Putting the Brakes on Fast Money | Community Notebook | Hudson Valley | Chronogram Magazine


Woody Tasch is all about the money.

But not in an evil, greedy-bastid way. For two decades, he’s been pioneering the integration of financial investing with social responsibility. It’s an enormously important undertaking. When investment dollars go to conventional businesses—and the great bulk of funding still does—orthodox business practices are endorsed and sustained. The result: more social injustice and environment decline. When dollars stay local, on the other hand, environmental costs are reduced because there are lower shipping costs, jobs are created that aren’t subjected to the vagaries of global corporate decision-making, and the money circulates in the community, making for a much more robust local economy.

In the 1990s Tasch served as treasurer of the Jessie Smith Noyes Foundation and was the founding chairman of the Community Development Venture Capital Alliance. Subsequently he was chairman of Investors’ Circle, a network of angel investors, family offices, and social-purpose funds and foundations that since 1992 has invested $133 million in sustainability-promoting ventures and venture funds.

Tasch’s latest venture is the Slow Money Alliance, which aims to bring investment dollars to the emerging alternative culture centered around “slow food,” a growing global movement that celebrates community life through locally grown food and eco-gastronomy. The Slow Money Alliance’s mission, offered here in an abbreviated form, is to “support small food enterprises, catalyze increases in foundation grantmaking and mission-related investing in support of sustainable and local economies, and incubate next-generation socially responsible investment strategies.”

In addition to being a leading expert on socially responsible investing, Tasch is an integral thinker with a poetic sensibility.
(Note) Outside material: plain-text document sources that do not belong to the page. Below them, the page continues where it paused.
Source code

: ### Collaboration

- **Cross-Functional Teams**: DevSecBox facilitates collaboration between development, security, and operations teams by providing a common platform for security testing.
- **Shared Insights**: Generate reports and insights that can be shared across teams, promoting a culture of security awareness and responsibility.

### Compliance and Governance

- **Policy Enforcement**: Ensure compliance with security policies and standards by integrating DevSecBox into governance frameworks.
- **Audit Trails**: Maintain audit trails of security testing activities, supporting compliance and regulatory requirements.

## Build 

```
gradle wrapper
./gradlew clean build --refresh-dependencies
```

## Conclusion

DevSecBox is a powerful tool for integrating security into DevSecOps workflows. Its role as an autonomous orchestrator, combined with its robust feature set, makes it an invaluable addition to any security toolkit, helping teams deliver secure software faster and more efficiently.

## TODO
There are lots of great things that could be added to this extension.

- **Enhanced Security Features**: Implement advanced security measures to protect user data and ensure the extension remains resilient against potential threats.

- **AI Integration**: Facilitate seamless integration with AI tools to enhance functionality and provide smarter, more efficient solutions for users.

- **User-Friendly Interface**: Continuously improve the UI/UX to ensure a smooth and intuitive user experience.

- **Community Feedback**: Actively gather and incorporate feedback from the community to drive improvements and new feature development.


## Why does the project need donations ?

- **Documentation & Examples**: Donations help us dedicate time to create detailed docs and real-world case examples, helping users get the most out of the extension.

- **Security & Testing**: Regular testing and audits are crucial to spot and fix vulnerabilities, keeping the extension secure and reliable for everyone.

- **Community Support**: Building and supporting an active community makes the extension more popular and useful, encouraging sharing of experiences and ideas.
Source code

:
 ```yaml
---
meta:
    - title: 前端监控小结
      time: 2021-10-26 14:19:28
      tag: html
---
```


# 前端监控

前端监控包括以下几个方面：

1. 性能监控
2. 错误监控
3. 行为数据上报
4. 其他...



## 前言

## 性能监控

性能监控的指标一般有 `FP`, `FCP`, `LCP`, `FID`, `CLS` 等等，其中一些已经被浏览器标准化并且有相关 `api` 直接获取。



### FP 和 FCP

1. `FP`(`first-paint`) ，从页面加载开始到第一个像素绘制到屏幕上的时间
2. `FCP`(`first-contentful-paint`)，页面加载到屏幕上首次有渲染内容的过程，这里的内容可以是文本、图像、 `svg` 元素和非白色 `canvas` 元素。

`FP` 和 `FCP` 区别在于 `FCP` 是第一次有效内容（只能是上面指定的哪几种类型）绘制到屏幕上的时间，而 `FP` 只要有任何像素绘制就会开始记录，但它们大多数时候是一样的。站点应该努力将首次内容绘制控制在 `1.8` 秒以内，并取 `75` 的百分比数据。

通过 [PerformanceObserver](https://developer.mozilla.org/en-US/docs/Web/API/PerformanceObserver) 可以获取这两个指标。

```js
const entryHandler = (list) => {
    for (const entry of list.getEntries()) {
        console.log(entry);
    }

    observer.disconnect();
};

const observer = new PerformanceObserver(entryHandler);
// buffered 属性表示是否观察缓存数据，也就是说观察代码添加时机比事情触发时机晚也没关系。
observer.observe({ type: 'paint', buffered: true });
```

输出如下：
These qualities are on vivid display in his recent book, Inquiries into the Nature of Slow Money: Investing as if Food, Farms, and Fertility Mattered, which combines an indictment of our mainstream money culture with a passionate call for a slower, more humanistic approach to investing.

For Tasch, slow food and slow money go together like, well, grass-fed beef and a fine microbrew. I caught up with him before a talk he gave at Time and Space Limited in Hudson on April 24 on Slow Money/Slow Food.

What’s the essence of your vision?
We live in a culture that’s all about speed, quantity, and growth. It’s a culture that’s profoundly out of balance. We need to slow down, focus more on quality, and reject growth for growth’s sake as the sole benchmark of business success.

Over the years, the socially responsible investing movement has taken a step in this direction. “Patient capital” is the term that’s emerged to describe investors who don’t require companies to maximize returns as quickly as possible. But there’s a tension here. Socially responsible investing is under constant pressure to get more adherents—in other words,to become more mainstream—and this comes with a price. Its core values get diluted.


We need to build a culture that stands as a radiant counterpoint to our dominant hurry-up culture. We need to bring our culture down to earth—and I mean this literally. We need to replenish the soil; we need to remember our connection to the soil; we need to support our local food system; we need to participate in and celebrate the authentic local culture that emerges from these many connections and awarenesses; and we also need to build the financial infrastructure that will enable all this to thrive.

At a founding retreat of the Slow Money Alliance, Peter Kinder, one of the pioneers of the socially responsible investing movement, used the term “deracinated.” It’s a great word that means cut off from our roots. Slow food and slow money are concepts that, together, help us find our roots again.

“Slow money” is an intriguing term.
In my book, I define it as “patient capital on the opposite of steroids.”

And then there’s “slow business”—
That’s an important piece of the puzzle too. The entrepreneurs are the real heroes. While the focus of the Slow Money Alliance is on businesses that are part of the local food system, there’s a growing parallel movement that focuses on supporting businesses that are rooted in place, value quality, and are mission-driven.

This is about changes in organizational structure as well as values. New organizational forms such as social enterprises and so-called B Corporations, which combine for-profit and nonprofit purposes, are emerging.

We’re experimenting with new enterprise structures on the financing side, too. In Santa Fe, for example, there are efforts underway to develop what’s being called a Sustainable Business Investment Cooperative. They want to use the co-op model as a new way to aggregate capital, which would then be deployed locally.